Подсолнухи

Сергей Вербенко
Чистое, свежеумытое солнце клонило голову к горизонту. Игриво поблёскивая в лужах, которые не успели пропитать землю, оно наполняло душу спокойствием и безмятежной радостью.

Пять минут назад скоротечный, но мощный, по силе близкий к тропическому, ливень обрушился из внезапно налетевшей тучи. Капли размером с небольшую градину выбивали в придорожной пыли здоровенные воронки, с отчаянным рвением лупили по листьям, кустам, засохшей траве, принеся с собой лишь легкое послабление, слегка растянутое по времени благодаря наступающему вечеру. После утомительного зноя последних недель земля словно отторгала неожиданно свалившуюся воду, будто бы разочаровавшаяся женщина, уставшая ждать.

Перегретый асфальт прямо на глазах выпаривал из себя влагу, превращаясь в реку, текущую средь полей и поддернутую легким предзакатным туманом.

Воздух тяжелый, насыщенный неохотно проникал в легкие, наполняя их стелившимся по земле загущенным запахом урожая.

Бесконечные волны кукурузы, плывущие по обеим сторонам дороги, сменились подсолнечником. Его веселые мордашки в желтых кокошниках тянулись вслед уходящему солнцу, чутко и легко разворачивая свои толстые, массивные шеи. Поля, разделенные узкими лесопосадками, тянулись до самого горизонта. И невозможно было охватить их ни взглядом, ни разумом.

Совсем неожиданно к свежести, разбавившей воздух после дождя, примешался чужой запах. Едва уловимый, он резко выделялся среди прочих и нес с собой тревогу.

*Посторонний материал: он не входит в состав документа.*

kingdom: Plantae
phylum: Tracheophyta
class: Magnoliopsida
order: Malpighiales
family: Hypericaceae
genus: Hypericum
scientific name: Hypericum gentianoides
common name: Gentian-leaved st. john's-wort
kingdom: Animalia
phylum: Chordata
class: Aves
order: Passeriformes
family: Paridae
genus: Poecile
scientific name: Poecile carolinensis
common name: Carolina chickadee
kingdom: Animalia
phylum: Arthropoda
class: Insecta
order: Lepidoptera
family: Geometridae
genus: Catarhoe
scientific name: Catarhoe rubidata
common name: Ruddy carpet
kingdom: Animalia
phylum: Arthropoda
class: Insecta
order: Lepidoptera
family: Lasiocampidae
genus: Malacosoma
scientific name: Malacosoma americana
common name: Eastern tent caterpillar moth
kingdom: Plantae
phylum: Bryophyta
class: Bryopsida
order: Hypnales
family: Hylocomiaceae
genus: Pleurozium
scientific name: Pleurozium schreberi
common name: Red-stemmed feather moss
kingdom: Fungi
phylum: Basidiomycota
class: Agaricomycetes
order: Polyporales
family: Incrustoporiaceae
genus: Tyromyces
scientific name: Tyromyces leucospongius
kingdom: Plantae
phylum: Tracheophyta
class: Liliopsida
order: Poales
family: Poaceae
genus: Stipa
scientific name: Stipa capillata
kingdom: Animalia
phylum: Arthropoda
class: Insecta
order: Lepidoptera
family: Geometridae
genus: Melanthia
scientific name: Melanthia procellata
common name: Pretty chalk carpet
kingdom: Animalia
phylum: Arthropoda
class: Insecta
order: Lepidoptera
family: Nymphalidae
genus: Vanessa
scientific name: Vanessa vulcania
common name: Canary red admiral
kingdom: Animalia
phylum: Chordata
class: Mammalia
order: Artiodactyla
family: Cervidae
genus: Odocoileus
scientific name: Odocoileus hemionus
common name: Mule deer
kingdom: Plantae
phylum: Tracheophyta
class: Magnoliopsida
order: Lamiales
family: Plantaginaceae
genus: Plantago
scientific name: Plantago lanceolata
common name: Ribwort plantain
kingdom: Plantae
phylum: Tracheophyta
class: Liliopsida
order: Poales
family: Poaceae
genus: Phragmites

Что-то мрачное сгустилось в воздухе. Холодными, липнущими к коже руками оно подобралось к шее и, тихонько сдавливая, отнимало у природы силы, отсвечивая кровью глазами, вытягивало из неё соки и жизнь.

Умерщвленные, тучные  головы подсолнухов, с тяжелым безразличием отвернувшись от солнца, опустились к земле. Их усталые плечи – каждого в отдельности и одновременно все вместе, немым укором говорили – им тяжело, им одиноко, они напуганы.

Чувство надвигающейся беды, защемившее сердце, томительной безысходностью накрыло подсолнухи чернотой, отобрав радость и краски,  заглушило обычный живой гомон полей, подменив пугающей, чуждой тишиной. Не хватало людских голосов, трескотни тракторов и уборочных машин, собирающих богатый урожай. Куда-то исчезли бесконечные вереницы грузовиков и самосвалов, доверху наполненных щедротами земли.

Фугасный снаряд, прилетевший из-за посадки на пристрелянную дорогу, взорвался прямо под колесами БТРа. Тяжелая, бронированная машина задрала кверху нос, словно преодолевала водяной вал. В отчаянном рывке смертельно раненного животного, последней надеждой уйти от неминуемого, избежать уже предначертанное, БТР все же рухнул вниз на дорогу, вспарывая оголенным брюхом асфальт и на ходу теряя колеса.

Компрессионный удар смял позвоночник в кулак, так что голова ударилась о собственный пах. Оторвавшийся кусок брони срезал обе ноги, неприлично обнажив бледно-синие, шоковые обрубки.

Падая на землю в облаке песка, камней и комьев земли, которые, как в линзах фотообъектива отражались в удивленных глазах, он уже ничего не видел. В них не было вопросов: «Как? За что? Почему?» Шестнадцать лет – не тот возраст, который рождает подобные вопросы. В шестнадцать лет мысли высоко парят над землей, с легкостью отрываясь от всего, что для других кажется важным и незыблемым. В его шестнадцать лет глаза смотрели открыто, чуточку наивно, но с исключительной внутренней добротой русского человека. Смотрели и уже ничего не видели.